Please copy out the items below, swapping every "shoulder" for "shoulder joint" and keeping everything else the same. Leave out the pictures.
------------------------------------------------------------
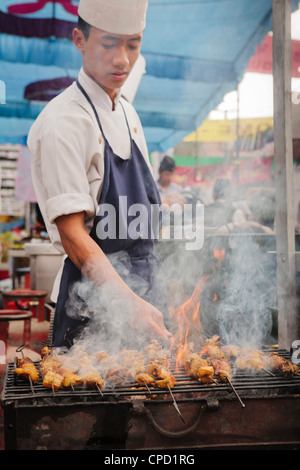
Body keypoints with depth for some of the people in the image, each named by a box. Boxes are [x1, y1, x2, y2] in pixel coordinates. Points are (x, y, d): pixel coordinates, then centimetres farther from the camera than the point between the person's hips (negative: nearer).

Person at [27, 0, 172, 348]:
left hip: (140, 291, 8)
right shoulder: (62, 122, -16)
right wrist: (128, 302, -32)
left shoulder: (127, 113, 11)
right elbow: (72, 234, -22)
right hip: (95, 305, -8)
------------------------------------------------------------
> RESULT FOR THIS TASK
Body keypoints with depth for some of the people in the image, each named by a box. Boxes are [x1, y1, x2, y2] in pixel coordinates. Points are (x, y, d): pixel coordinates, then centimetres farther from the camera than the point between the person's hips (negative: nearer).

Person at [27, 0, 172, 348]:
left hip: (140, 291, 8)
right shoulder joint: (62, 122, -16)
right wrist: (128, 302, -32)
left shoulder joint: (127, 113, 11)
right elbow: (72, 234, -22)
right hip: (95, 305, -8)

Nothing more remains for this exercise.